In Iraq, Blackwater was charged with protecting U.S Department of State officials. On the day of the shootings, the five men were responding to a car bomb that exploded a mile away from Nisoor Square, in the vicinity of a separate Blackwater team that was transporting a state department official, according to court documents.

 

If the prosecution can successfully argue Blackwater's contract with the State Department supported the Department of Defense's mission in Iraq, then the five guards would be subject to MEJA, and thus the manslaughter charges.

 

"The crux of the case rests on it," Chvotkin said, adding there is "little precedent" for such a case.

 

Putnam said it may come down to how strongly Congress worded the amendment.

 

"It's more complex than your ordinary case," Putnam said. "It's hard to know what's going to happen."

 

While the five guards face a seemingly uncertain fate, a sixth, Jeremy Ridgeway, cut a plea deal and will most likely avoid a lengthy sentence.

 

In a signed proffer to prosecutors, Ridgeway said the shootings escalated after he shot and killed a medical student driving a slow-moving Kia sedan.
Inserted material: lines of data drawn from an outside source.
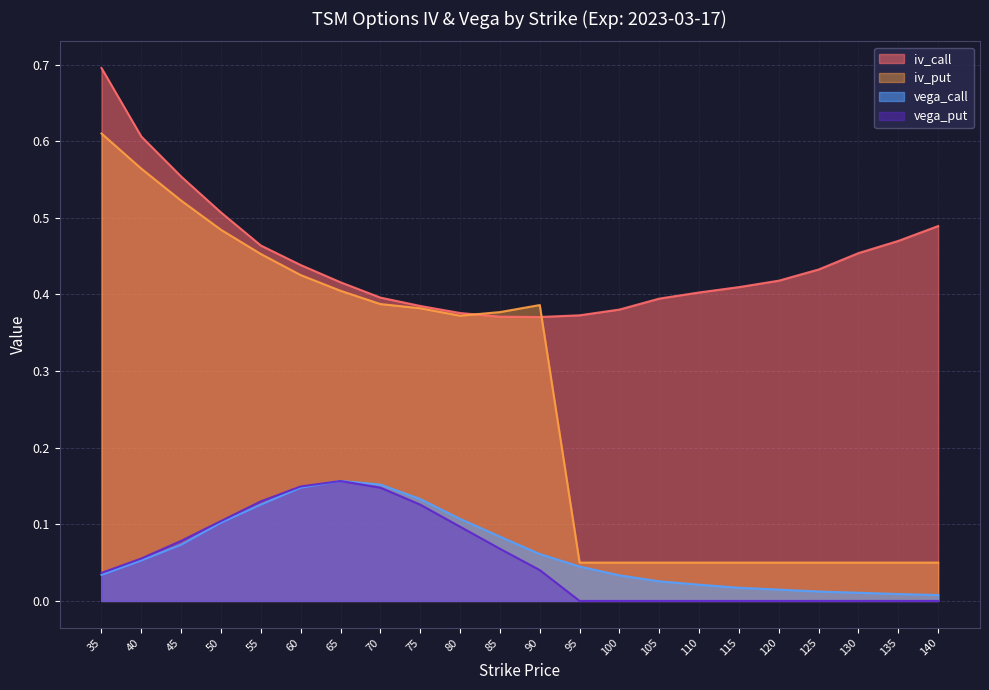

Count the number of categories in the chart.

22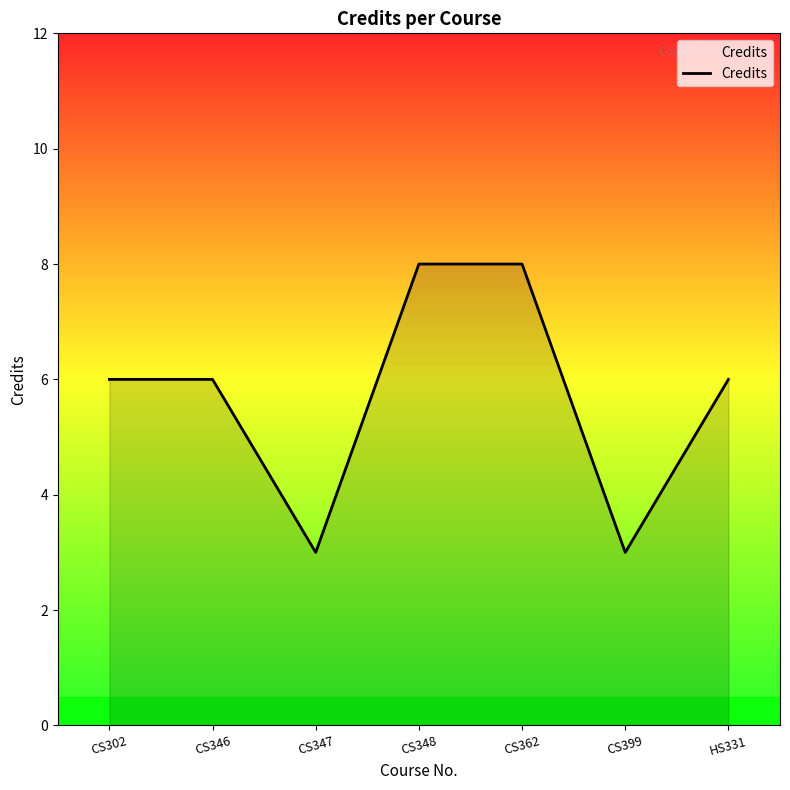

What is the maximum value shown in the chart?

8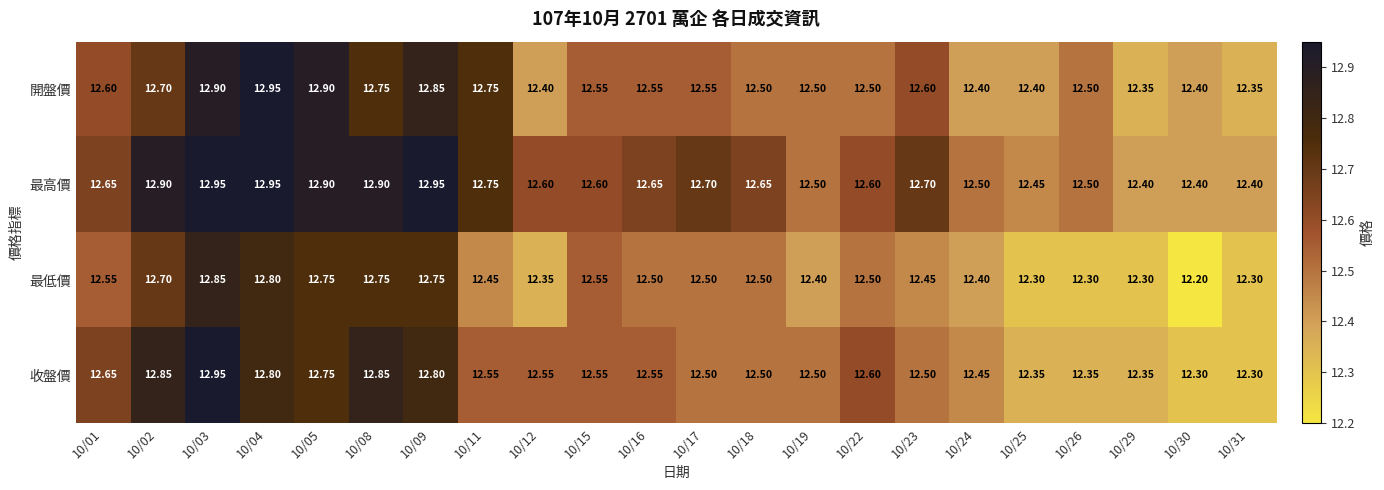

Between 10/18 and 10/31, which series saw the biggest shift?

最高價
The car, which prosecutors said posed no threat, was approaching a blockade the guards had set up after they ignored a direct order to return to the International "Green" Zone, according to court documents.

 

The incident strained U.S.-Iraqi relations and prompted a Congressional investigation into Blackwater.

 

An October 2007 report by the House Oversight and Government Reform Committee found Blackwater had been involved in 200 shootings since 2005, including one in which a drunk Blackwater employee allegedly shot and killed a guard of Iraqi Vice President Adil Abd-al-Mahdi. The organization's founder, Erik Prince, testified at the time that his employees did not act like "cowboys."

 

Chvotkin reinforced Prince's characterization of Blackwater employees - many of whom, like the five charged men, are ex-U.S. military.

 

Their training makes them "well-suited" to war zone environments, Chvotkin said

 

"They understand order and discipline," he said. "They're not lone rangers. They're not cowboys ... (being) overly aggressive is opposite the nature of their training."